Estimation of independent prognostic value
We used Univariate and Multivariate Cox regression analyses to estimate the independent prognostic value of age, grade, and risk score of each prognostic model. Univariate Cox regression analysis indicated that both age and risk score could predict survival of OV patients (Table 2). However, multivariate Cox regression showed that the risk score of each prognostic model was the independent prognostic indicator of OV survival. The age of predictive models, such as AA, AD, AP, ES, ME, RI, and the whole cohort, was the independent prognostic indicator of OV patients, except for AT events (Figure 7).
Correlation network of SFs
To analyze the correlation between survival-associated AS events and SFs, an AS-SF network was constructed based on the result of Pearson’s correlation test. Figure 8A showed that the network contained 56 SFs (blue triangles) and 104 survival-associated AS events, including 45 down-regulated AS events and 59 up-regulated AS events (red and green dots). The green lines represented AS events, which were positively correlated with the expressions of SFs, while red lines indicated negative correlations.

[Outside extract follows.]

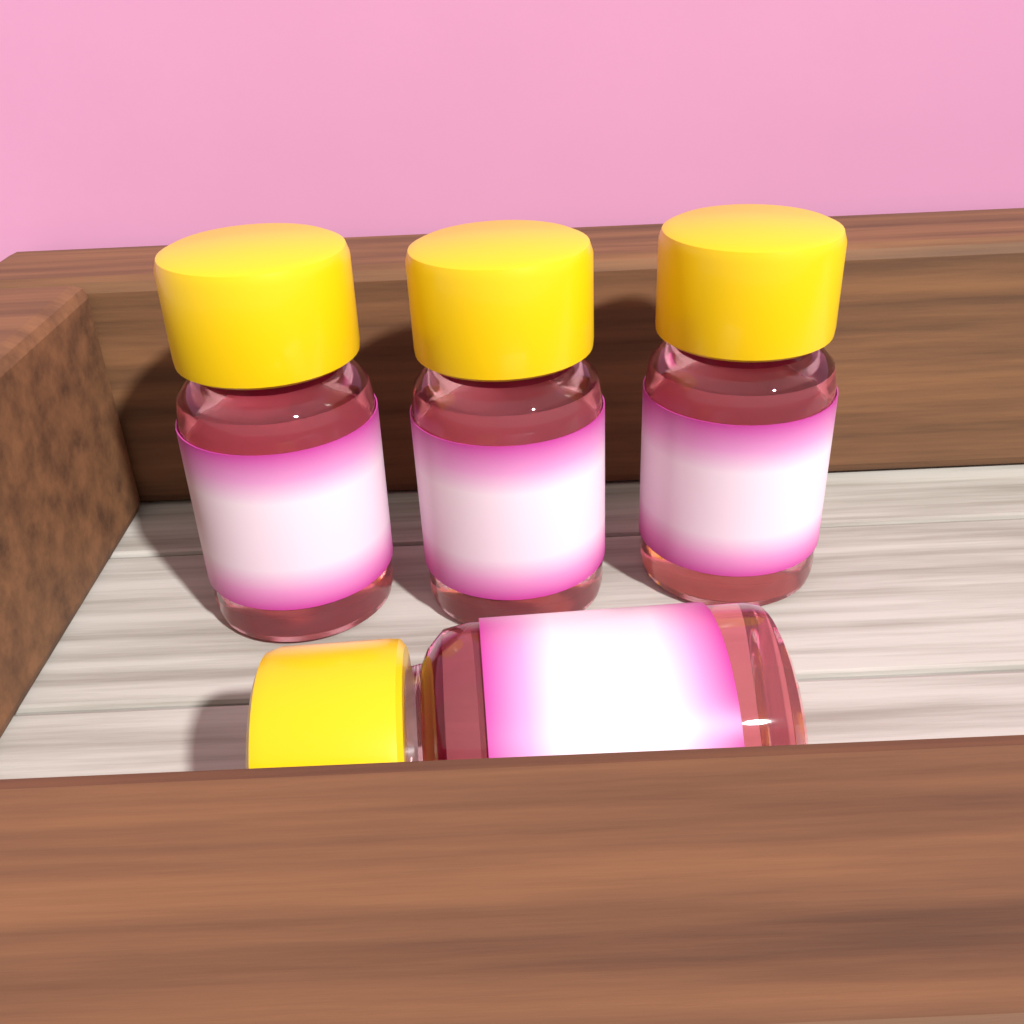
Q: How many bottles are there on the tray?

Interestingly, we found that MSI1 could positively regulate TACC2-13336-AP and negatively regulate TACC2-13333-AP. A total of 359 OV tumor tissues were used to show the correlation between expression of MSI1 and PSI value of TACC2-13336-AP (r=0.6579, P<0.0001), TACC2-13333-AP (r=-0.6554, P<0.0001).
GO functional and KEGG pathway enrichment analyses of OV patients
GO analysis demonstrated that “mRNA splicing via spliceosome”, “regulation of RNA splicing”, “mRNA processing”, “RNA processing”, and “regulation of alternative mRNA splicing via splicesome” were the most significant biological process terms. Moreover, “nucleoplasm”, “membrane”, “catalytic step 2 splicesome”, and “nuclear speck” were the most three significant cellular component terms. Besides, “poly (A) RNA binding”, “nucleotide binding”, and “ATP binding” were the most three significant molecular function terms (Figure 9A). KEGG analysis revealed four remarkably enriched pathways, including “spliceosome”, “RNA transport”, “mRNA surveillance pathway”, and “RNA degradation”. It also revealed that these genes were mainly involved in the “spliceosome” pathways (Figure 9B).